All this moving about does get tiresome. So, to ensure you don’t have to do too much of it tomorrow, you can go into one of the many excellent restaurants and arrange for the following evening for you and your friends to be served food in a private room at no extra cost and watch a film of your own choice, after all, you may not have seen one for a month.
Later on in the evening after you have sunbathed and read in the 30-degree heat (books of all persuasions from the sublime to the silly are readily and cheaply available in the many bookshops), you might feel a bit peckish. Why not then, go to the best restaurant in Pokhara (the Lemon Tree)? You can have Indian, Nepali, Chinese, or European food – all excellently prepared – hell, why not have a cold beer or two also because those cocktails can get too fruity after a while can’t they?

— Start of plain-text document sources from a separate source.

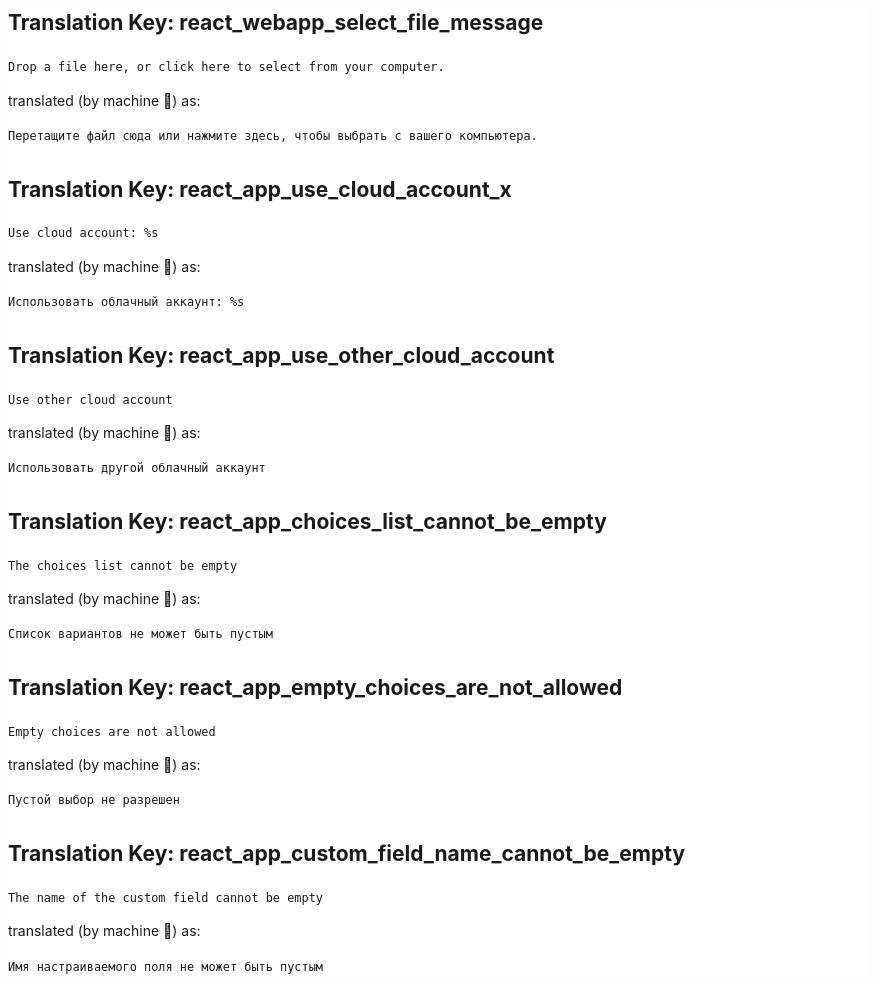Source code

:
## Translation Key: react_webapp_select_file_message
```
Drop a file here, or click here to select from your computer.
```
translated (by machine 🤖) as:
```
Перетащите файл сюда или нажмите здесь, чтобы выбрать с вашего компьютера.
```


## Translation Key: react_app_use_cloud_account_x
```
Use cloud account: %s
```
translated (by machine 🤖) as:
```
Использовать облачный аккаунт: %s
```


## Translation Key: react_app_use_other_cloud_account
```
Use other cloud account
```
translated (by machine 🤖) as:
```
Использовать другой облачный аккаунт
```


## Translation Key: react_app_choices_list_cannot_be_empty
```
The choices list cannot be empty
```
translated (by machine 🤖) as:
```
Список вариантов не может быть пустым
```


## Translation Key: react_app_empty_choices_are_not_allowed
```
Empty choices are not allowed
```
translated (by machine 🤖) as:
```
Пустой выбор не разрешен
```


## Translation Key: react_app_custom_field_name_cannot_be_empty
```
The name of the custom field cannot be empty
```
translated (by machine 🤖) as:
```
Имя настраиваемого поля не может быть пустым
```
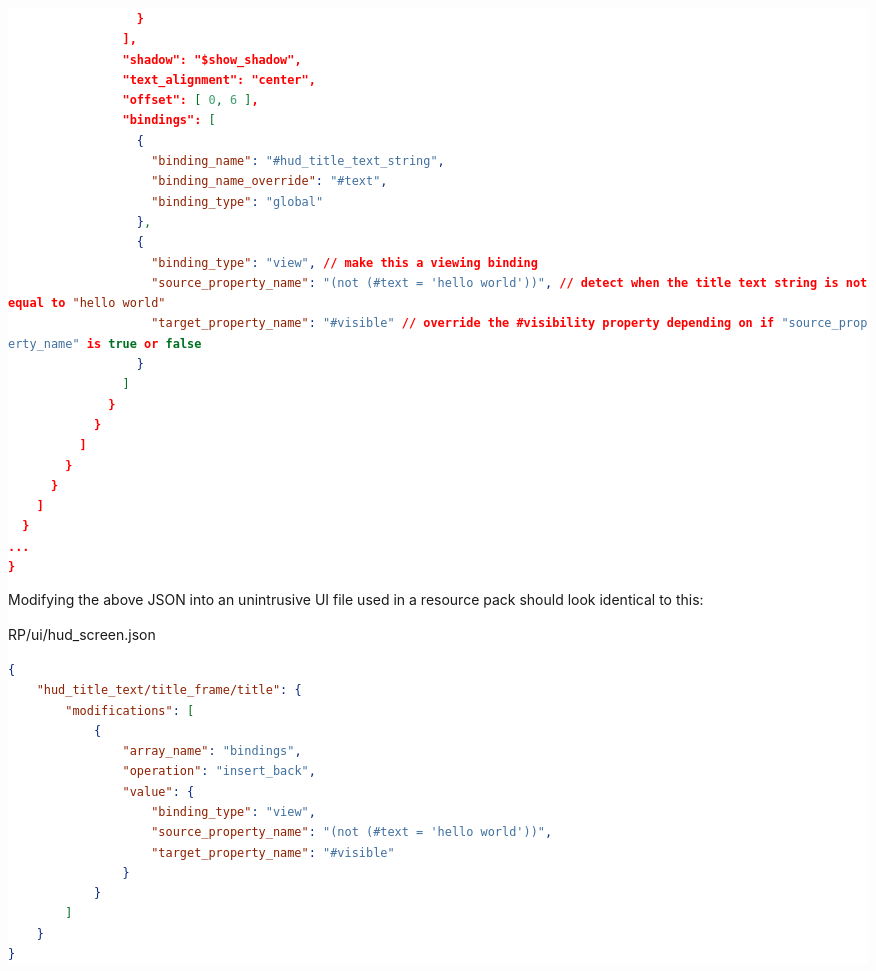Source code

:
 ```json
                  }
                ],
                "shadow": "$show_shadow",
                "text_alignment": "center",
                "offset": [ 0, 6 ],
                "bindings": [
                  {
                    "binding_name": "#hud_title_text_string",
                    "binding_name_override": "#text",
                    "binding_type": "global"
                  },
                  {
                    "binding_type": "view", // make this a viewing binding
                    "source_property_name": "(not (#text = 'hello world'))", // detect when the title text string is not equal to "hello world"
                    "target_property_name": "#visible" // override the #visibility property depending on if "source_property_name" is true or false
                  }
                ]
              }
            }
          ]
        }
      }
    ]
  }
...
}
```

Modifying the above JSON into an unintrusive UI file used in a resource pack should look identical to this:

<CodeHeader>RP/ui/hud_screen.json</CodeHeader>

```json
{
	"hud_title_text/title_frame/title": {
		"modifications": [
			{
				"array_name": "bindings",
				"operation": "insert_back",
				"value": {
					"binding_type": "view",
					"source_property_name": "(not (#text = 'hello world'))",
					"target_property_name": "#visible"
				}
			}
		]
	}
}
```
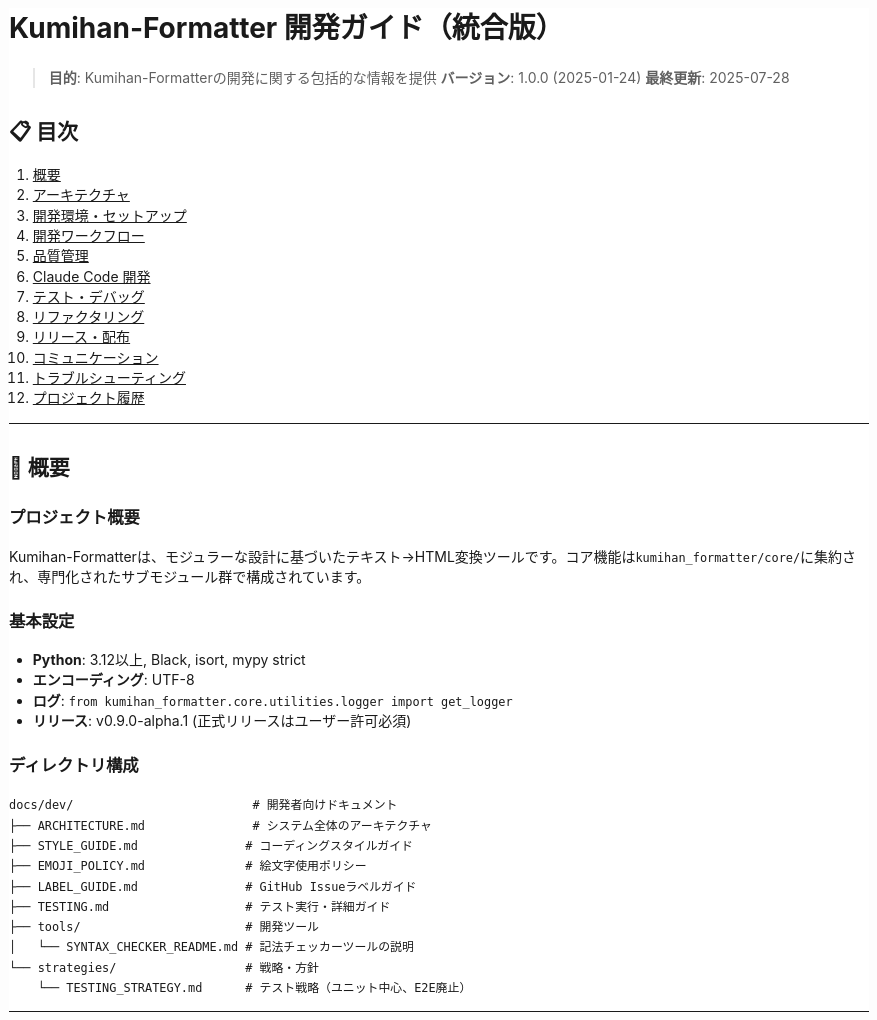 # Kumihan-Formatter 開発ガイド（統合版）

> **目的**: Kumihan-Formatterの開発に関する包括的な情報を提供
> **バージョン**: 1.0.0 (2025-01-24)
> **最終更新**: 2025-07-28

## 📋 目次

1. [概要](#-概要)
2. [アーキテクチャ](#-アーキテクチャ)
3. [開発環境・セットアップ](#-開発環境セットアップ)
4. [開発ワークフロー](#-開発ワークフロー)
5. [品質管理](#-品質管理)
6. [Claude Code 開発](#-claude-code-開発)
7. [テスト・デバッグ](#-テストデバッグ)
8. [リファクタリング](#-リファクタリング)
9. [リリース・配布](#-リリース配布)  
10. [コミュニケーション](#-コミュニケーション)
11. [トラブルシューティング](#-トラブルシューティング)
12. [プロジェクト履歴](#-プロジェクト履歴)

---

## 🎯 概要

### プロジェクト概要

Kumihan-Formatterは、モジュラーな設計に基づいたテキスト→HTML変換ツールです。コア機能は`kumihan_formatter/core/`に集約され、専門化されたサブモジュール群で構成されています。

### 基本設定

- **Python**: 3.12以上, Black, isort, mypy strict
- **エンコーディング**: UTF-8
- **ログ**: `from kumihan_formatter.core.utilities.logger import get_logger`
- **リリース**: v0.9.0-alpha.1 (正式リリースはユーザー許可必須)

### ディレクトリ構成

```
docs/dev/                         # 開発者向けドキュメント
├── ARCHITECTURE.md               # システム全体のアーキテクチャ
├── STYLE_GUIDE.md               # コーディングスタイルガイド
├── EMOJI_POLICY.md              # 絵文字使用ポリシー
├── LABEL_GUIDE.md               # GitHub Issueラベルガイド
├── TESTING.md                   # テスト実行・詳細ガイド
├── tools/                       # 開発ツール
│   └── SYNTAX_CHECKER_README.md # 記法チェッカーツールの説明
└── strategies/                  # 戦略・方針
    └── TESTING_STRATEGY.md      # テスト戦略（ユニット中心、E2E廃止）
```

---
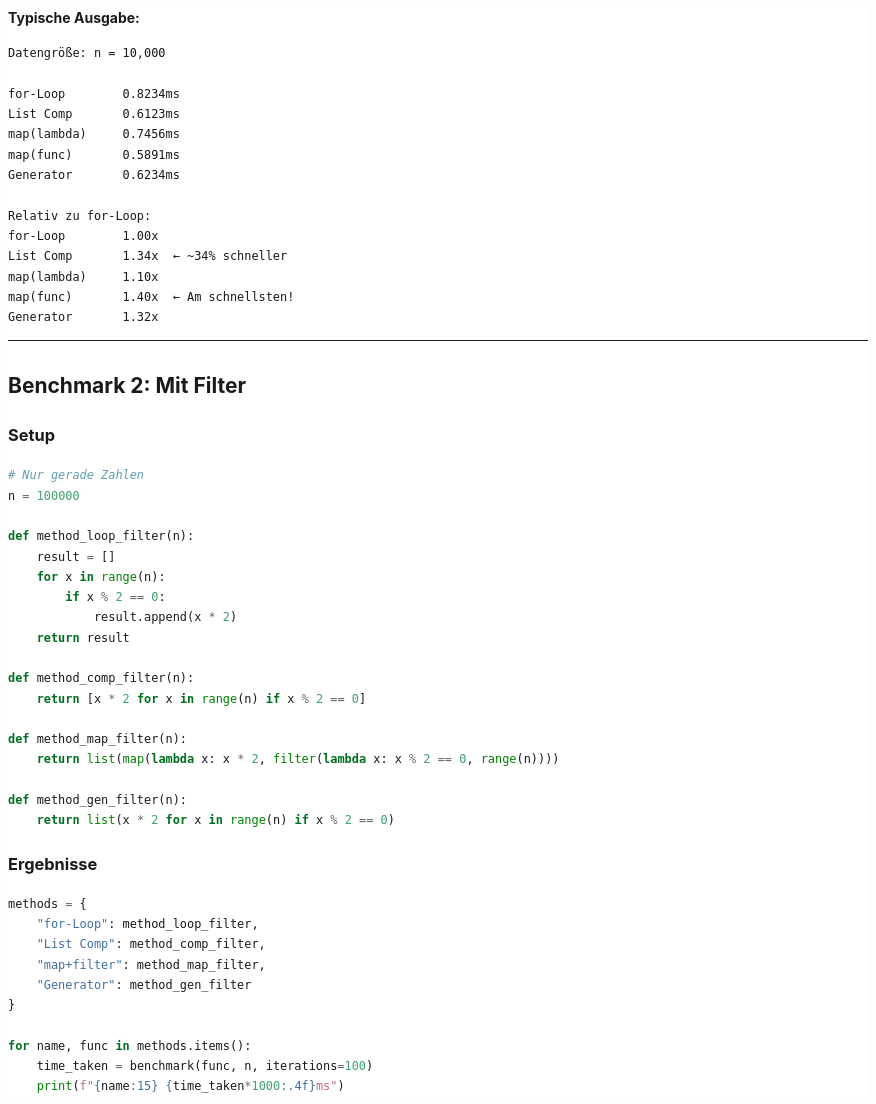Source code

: **Typische Ausgabe:**
```
Datengröße: n = 10,000

for-Loop        0.8234ms
List Comp       0.6123ms
map(lambda)     0.7456ms
map(func)       0.5891ms
Generator       0.6234ms

Relativ zu for-Loop:
for-Loop        1.00x
List Comp       1.34x  ← ~34% schneller
map(lambda)     1.10x
map(func)       1.40x  ← Am schnellsten!
Generator       1.32x
```

---

## Benchmark 2: Mit Filter

### Setup

```python
# Nur gerade Zahlen
n = 100000

def method_loop_filter(n):
    result = []
    for x in range(n):
        if x % 2 == 0:
            result.append(x * 2)
    return result

def method_comp_filter(n):
    return [x * 2 for x in range(n) if x % 2 == 0]

def method_map_filter(n):
    return list(map(lambda x: x * 2, filter(lambda x: x % 2 == 0, range(n))))

def method_gen_filter(n):
    return list(x * 2 for x in range(n) if x % 2 == 0)
```

### Ergebnisse

```python
methods = {
    "for-Loop": method_loop_filter,
    "List Comp": method_comp_filter,
    "map+filter": method_map_filter,
    "Generator": method_gen_filter
}

for name, func in methods.items():
    time_taken = benchmark(func, n, iterations=100)
    print(f"{name:15} {time_taken*1000:.4f}ms")
```
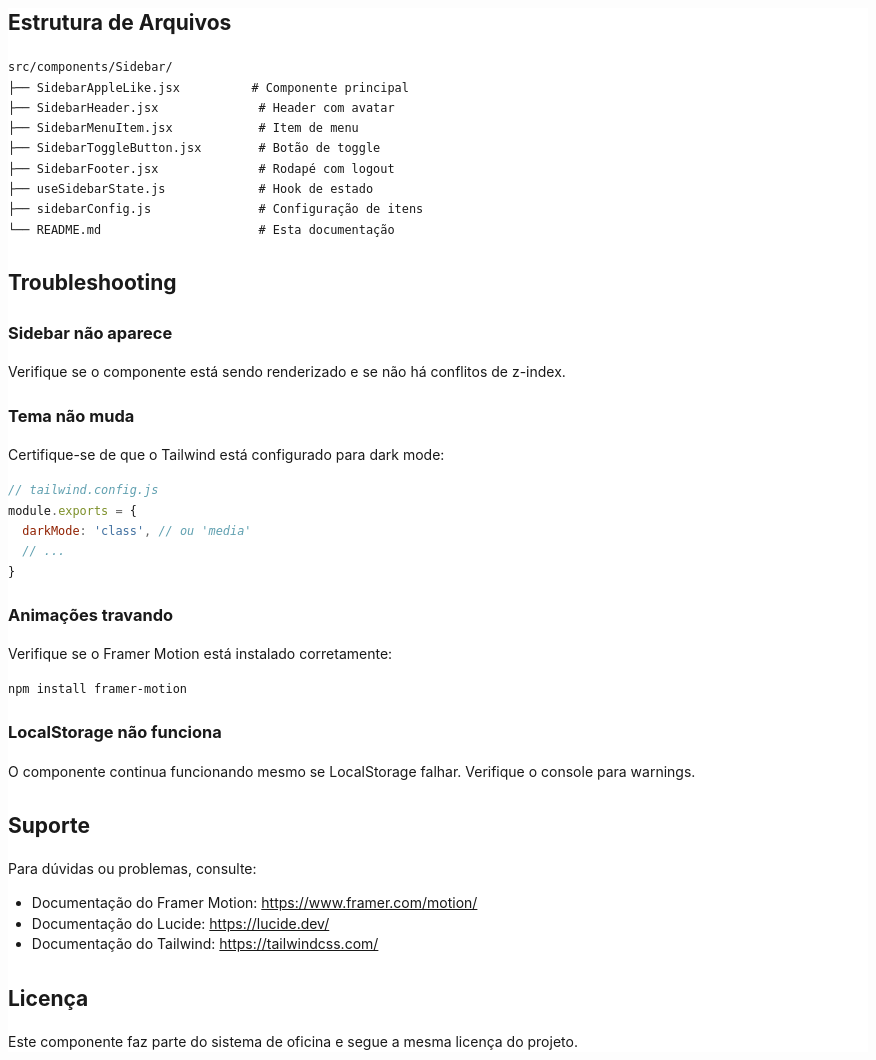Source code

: ## Estrutura de Arquivos

```
src/components/Sidebar/
├── SidebarAppleLike.jsx          # Componente principal
├── SidebarHeader.jsx              # Header com avatar
├── SidebarMenuItem.jsx            # Item de menu
├── SidebarToggleButton.jsx        # Botão de toggle
├── SidebarFooter.jsx              # Rodapé com logout
├── useSidebarState.js             # Hook de estado
├── sidebarConfig.js               # Configuração de itens
└── README.md                      # Esta documentação
```

## Troubleshooting

### Sidebar não aparece

Verifique se o componente está sendo renderizado e se não há conflitos de z-index.

### Tema não muda

Certifique-se de que o Tailwind está configurado para dark mode:

```javascript
// tailwind.config.js
module.exports = {
  darkMode: 'class', // ou 'media'
  // ...
}
```

### Animações travando

Verifique se o Framer Motion está instalado corretamente:

```bash
npm install framer-motion
```

### LocalStorage não funciona

O componente continua funcionando mesmo se LocalStorage falhar. Verifique o console para warnings.

## Suporte

Para dúvidas ou problemas, consulte:
- Documentação do Framer Motion: https://www.framer.com/motion/
- Documentação do Lucide: https://lucide.dev/
- Documentação do Tailwind: https://tailwindcss.com/

## Licença

Este componente faz parte do sistema de oficina e segue a mesma licença do projeto.

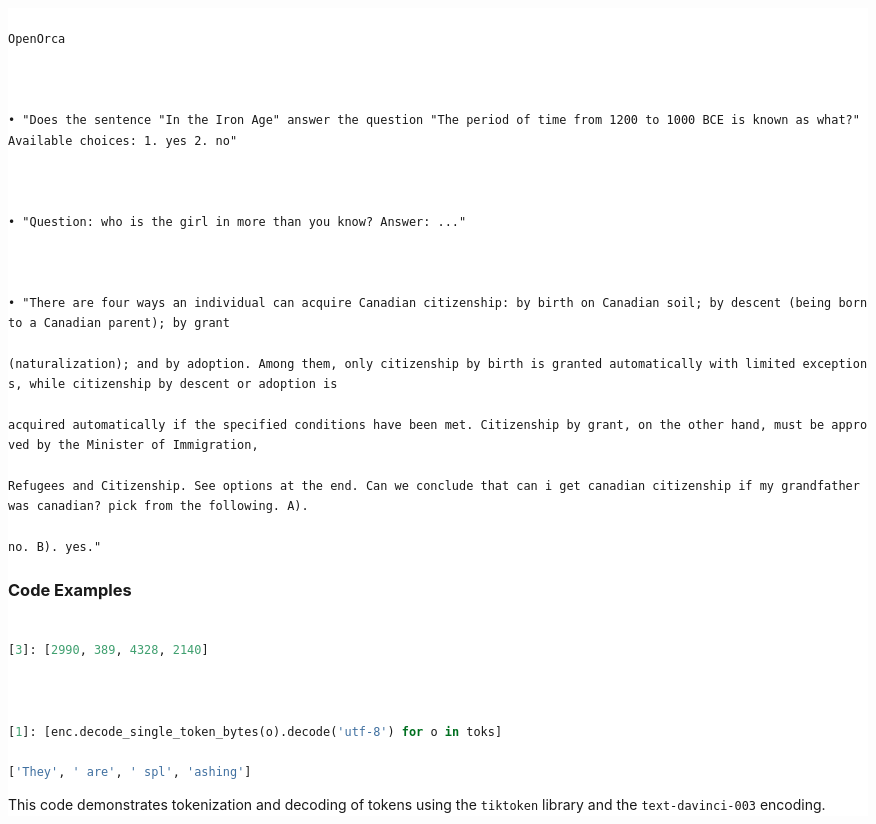

```

OpenOrca



• "Does the sentence "In the Iron Age" answer the question "The period of time from 1200 to 1000 BCE is known as what?" Available choices: 1. yes 2. no"



• "Question: who is the girl in more than you know? Answer: ..."



• "There are four ways an individual can acquire Canadian citizenship: by birth on Canadian soil; by descent (being born to a Canadian parent); by grant

(naturalization); and by adoption. Among them, only citizenship by birth is granted automatically with limited exceptions, while citizenship by descent or adoption is

acquired automatically if the specified conditions have been met. Citizenship by grant, on the other hand, must be approved by the Minister of Immigration,

Refugees and Citizenship. See options at the end. Can we conclude that can i get canadian citizenship if my grandfather was canadian? pick from the following. A).

no. B). yes."

```



### Code Examples



```python

[3]: [2990, 389, 4328, 2140]



[1]: [enc.decode_single_token_bytes(o).decode('utf-8') for o in toks]

['They', ' are', ' spl', 'ashing']

```



This code demonstrates tokenization and decoding of tokens using the `tiktoken` library and the `text-davinci-003` encoding.

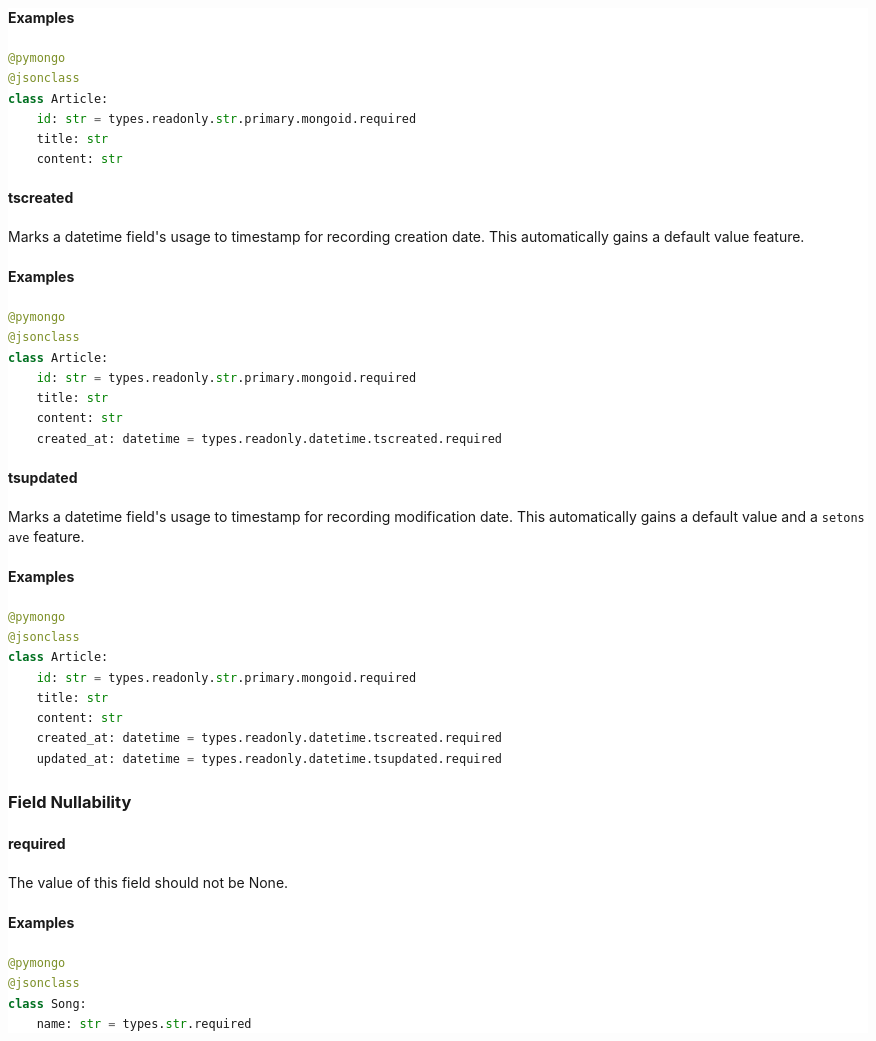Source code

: #### Examples
```python
@pymongo
@jsonclass
class Article:
    id: str = types.readonly.str.primary.mongoid.required
    title: str
    content: str
```

#### tscreated
Marks a datetime field's usage to timestamp for recording creation date. This automatically gains a default value feature.

#### Examples
```python
@pymongo
@jsonclass
class Article:
    id: str = types.readonly.str.primary.mongoid.required
    title: str
    content: str
    created_at: datetime = types.readonly.datetime.tscreated.required
```

#### tsupdated
Marks a datetime field's usage to timestamp for recording modification date. This automatically gains a default value and a `setonsave` feature.

#### Examples
```python
@pymongo
@jsonclass
class Article:
    id: str = types.readonly.str.primary.mongoid.required
    title: str
    content: str
    created_at: datetime = types.readonly.datetime.tscreated.required
    updated_at: datetime = types.readonly.datetime.tsupdated.required
```

### Field Nullability

#### required

The value of this field should not be None.

#### Examples

```python
@pymongo
@jsonclass
class Song:
    name: str = types.str.required
```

After consuming this excellent repast you may feel it is time for fun and to play a game or two. So you go forth to pub/club where you can play pool for free and your friends, if they so wish, can set up and perform an open stage set through the P.A. system as you play pool! You may even meet two people from Motherwell (well – you can’t have everything can you?). After your friends have finished their live performance you will be allowed to choose the music in the club. And finally, after a mini lock-in,
you may choose to buy a beer more each by way of a nightcap and toddle off to your hotel safe in the knowledge of a job well done and confident you have only spent about 11 pounds.
P is for Popcorn - for some bizarre reason happy hour in Nepali bars means you get free popcorn with your beer.
P is for Porters - apparently the average porter can carry up to 80kg. This is more than the weight of an average person being hauled up a mountain. And all of this is done of course, wearing flip-flops.
P is for Powercut – frequent but short-lived. Landslides or thunderstorms can cause them in the monsoon season
P is for ‘Pheri Betola’ – which means ‘see you later’.